Do not extend the PHP Exception class, always extend a derivative of one of these two root exception classes.

  • Exception (from PHP)
    • ClientException (Indicates a client request contains some sort of error. HTTP code 400.)

      • InvalidFormException (Invalid form submitted.)
      • NicknameException (Nickname empty exception.)
        • NicknameEmptyException
        • NicknameInvalidException
        • NicknameReservedException
        • NicknameTakenException
        • NicknameTooLongException
        • NicknameTooShortException
    • ServerException

      • DuplicateFoundException (Duplicate value found in DB when not expected.)
      • NoLoggedInUser (No user logged in.)
      • NotFoundException
      • TemporaryFileException (TemporaryFile errors.)
        • NoSuchFileException (No such file found.)
        • NoSuchNoteException (No such note.)

General recommendations

(Adapted from http://codebuild.blogspot.com/2012/01/15-best-practices-about-exception.html)

  • In the general case you want to keep your exceptions broad but not too broad.

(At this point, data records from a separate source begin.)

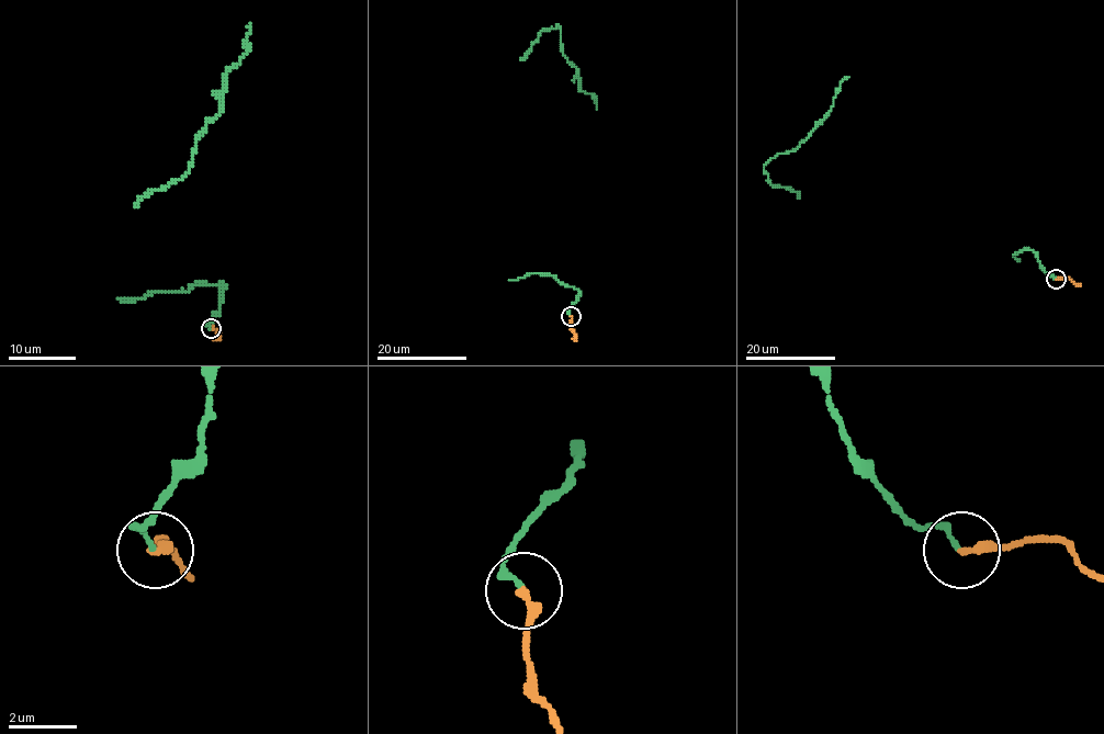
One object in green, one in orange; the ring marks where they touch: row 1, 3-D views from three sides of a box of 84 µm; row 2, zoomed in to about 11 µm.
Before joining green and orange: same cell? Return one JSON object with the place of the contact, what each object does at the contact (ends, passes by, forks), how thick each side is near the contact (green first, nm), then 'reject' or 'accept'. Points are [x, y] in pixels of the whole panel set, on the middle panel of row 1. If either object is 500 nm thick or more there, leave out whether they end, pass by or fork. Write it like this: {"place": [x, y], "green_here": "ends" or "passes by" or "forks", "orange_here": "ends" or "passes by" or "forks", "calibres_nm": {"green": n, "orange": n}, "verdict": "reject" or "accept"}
{"place": [571, 316], "green_here": "ends", "orange_here": "ends", "calibres_nm": {"green": 150, "orange": 280}, "verdict": "accept"}

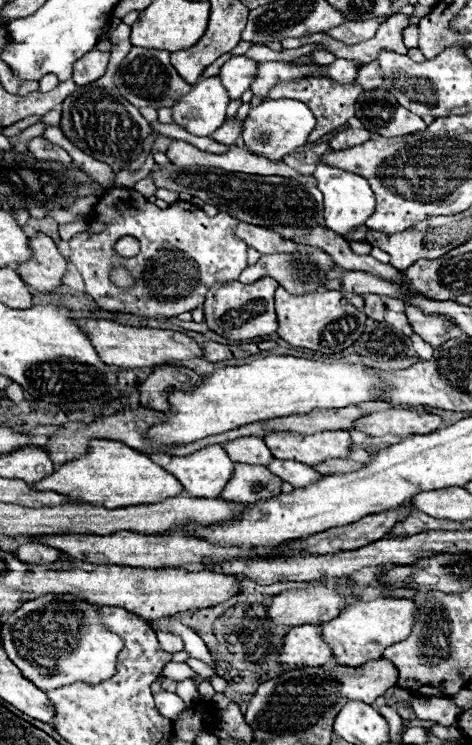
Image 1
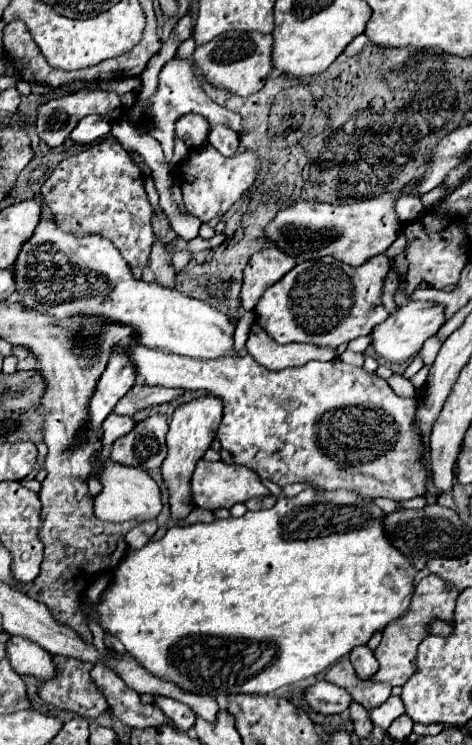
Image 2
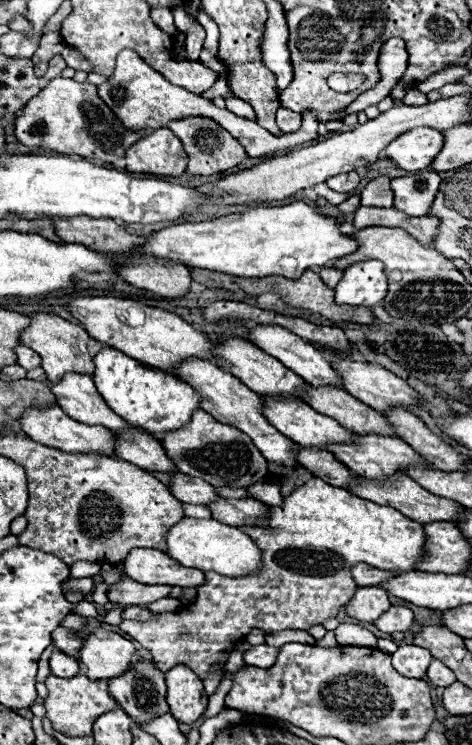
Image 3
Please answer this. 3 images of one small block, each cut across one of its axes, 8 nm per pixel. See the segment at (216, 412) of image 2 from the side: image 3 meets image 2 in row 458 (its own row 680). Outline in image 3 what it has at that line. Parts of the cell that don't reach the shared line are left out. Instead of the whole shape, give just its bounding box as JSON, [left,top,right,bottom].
[166,664,208,724]

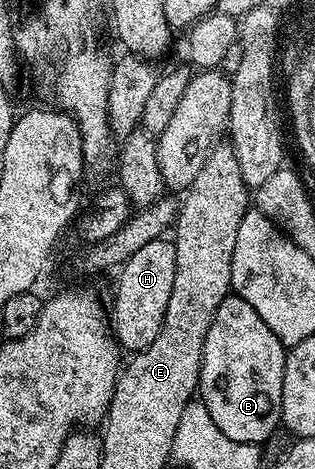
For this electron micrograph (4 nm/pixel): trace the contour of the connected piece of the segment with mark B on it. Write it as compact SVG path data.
M229 294L217 306L209 334L205 334L197 396L225 438L263 446L275 431L280 431L281 382L287 354L277 334L265 326L261 314L245 298Z

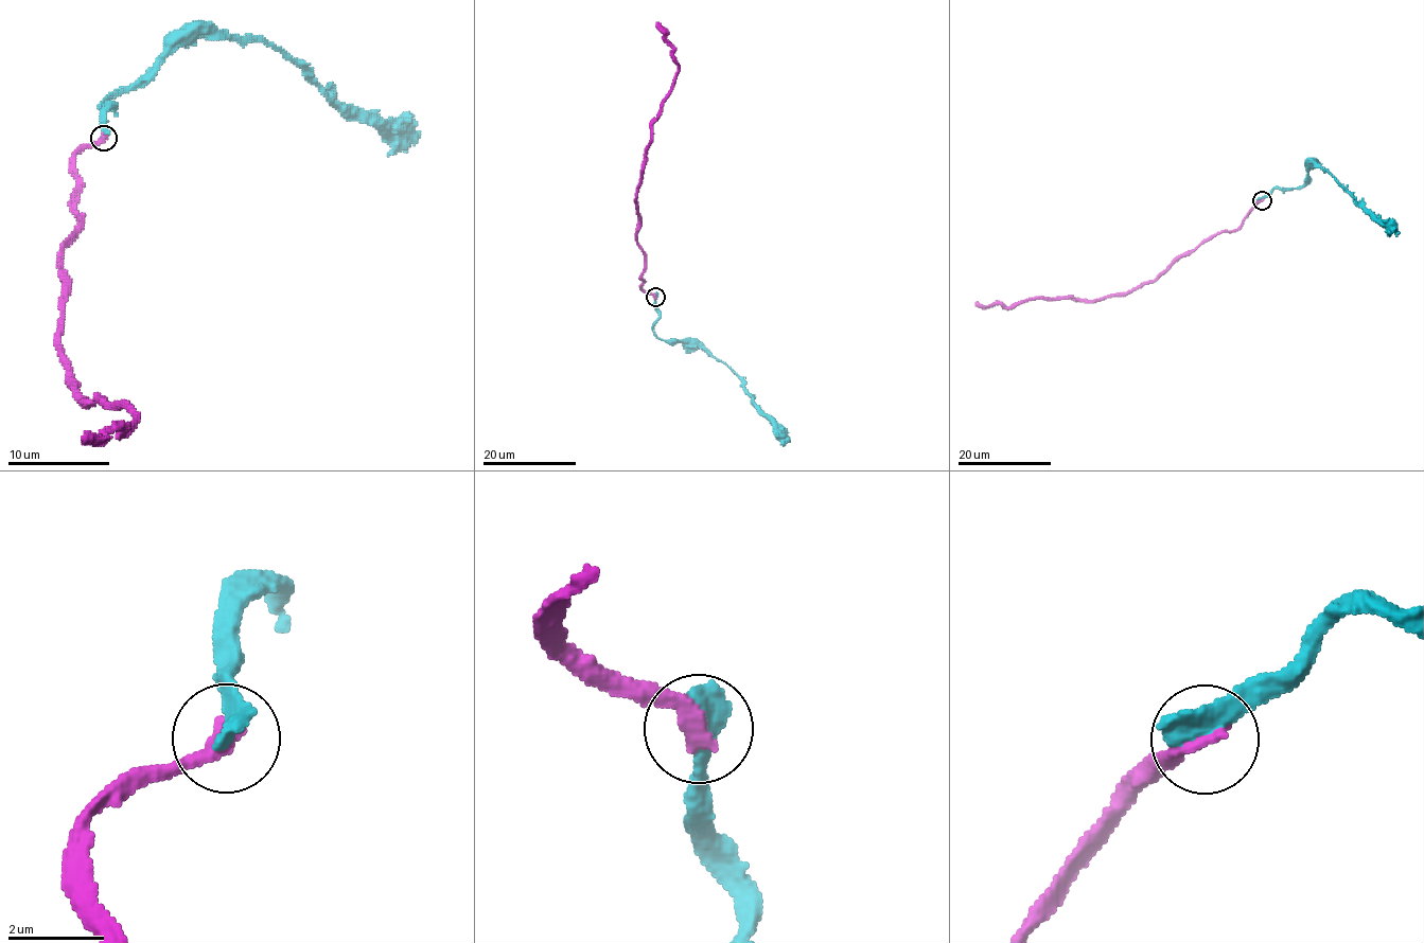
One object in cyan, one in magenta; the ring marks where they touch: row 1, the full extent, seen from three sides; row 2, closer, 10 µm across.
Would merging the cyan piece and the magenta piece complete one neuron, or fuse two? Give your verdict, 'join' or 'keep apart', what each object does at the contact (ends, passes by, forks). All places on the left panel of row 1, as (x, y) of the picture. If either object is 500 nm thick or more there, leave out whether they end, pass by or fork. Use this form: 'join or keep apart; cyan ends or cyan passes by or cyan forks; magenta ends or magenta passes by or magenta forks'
keep apart; cyan ends; magenta ends

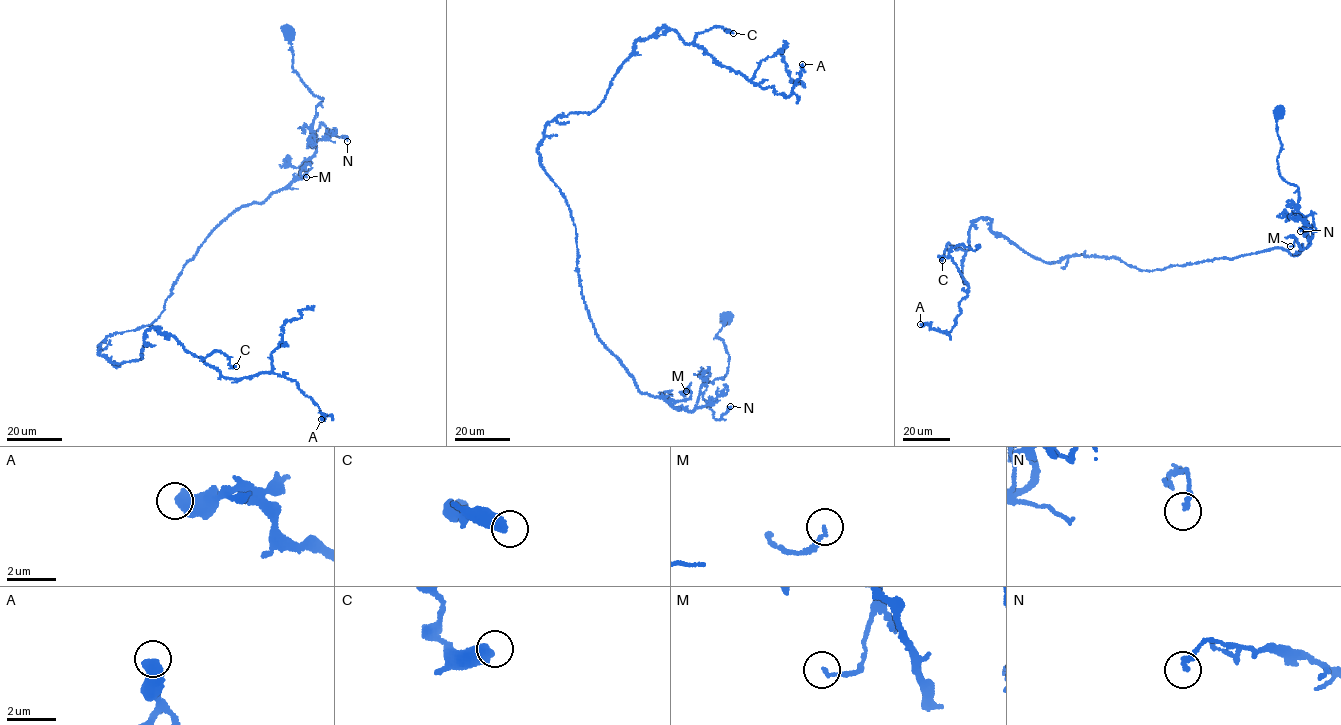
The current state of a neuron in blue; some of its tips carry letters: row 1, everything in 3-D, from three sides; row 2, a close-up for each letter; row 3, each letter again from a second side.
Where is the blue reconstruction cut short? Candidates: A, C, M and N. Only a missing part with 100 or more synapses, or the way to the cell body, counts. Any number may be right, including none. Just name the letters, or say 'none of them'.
none of them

You only need to deepen it in situations where it is useful to the caller. For example, if there are five reasons a message might fail from client to server, you could define a ServerMessageFault exception, then define an exception class for each of those five errors beneath that. That way, the caller can just catch the superclass if it needs or wants to. Try to limit this to specific, reasonable cases.
  • Deal with errors/exceptions at the appropriate level. If lower in the call stack, awesome. Quite often, the most appropriate is a much higher level.
  • Don't manage logic with exceptions: If a control can be done with if-else statement clearly, don't use exceptions because it reduces readability and performance (e.g., null control, divide by zero control).
  • Exception names must be clear and meaningful, stating the causes of exception.
  • Catch specific exceptions instead of the top Exception class. This will bring additional performance, readability and more specific exception handling.
  • Try not to re-throw the exception because of the price. If re-throwing had been a must, re-throw the same exception instead of creating a new one. This will bring additional performance. You may add additional info in each layer to that exception.
  • Always clean up resources (opened files etc.) and perform this in "finally" blocks.
  • Don't absorb exceptions with no logging and operation. Ignoring exceptions will save that moment but will create a chaos for maintainability later.
  • Exception handling inside a loop is not recommended for most cases. Surround the loop with exception block instead.
  • Granularity is very important. One try block must exist for one basic operation. So don't put hundreds of lines in a try-catch statement.
  • Produce enough documentation for your exception definitions
  • Don't try to define all of your exception classes before they are actually used. You'll wind up re-doing most of it. When you encounter an error case while writing code, then decide how best to describe that error. Ideally, it should be expressed in the context of what the caller is trying to do.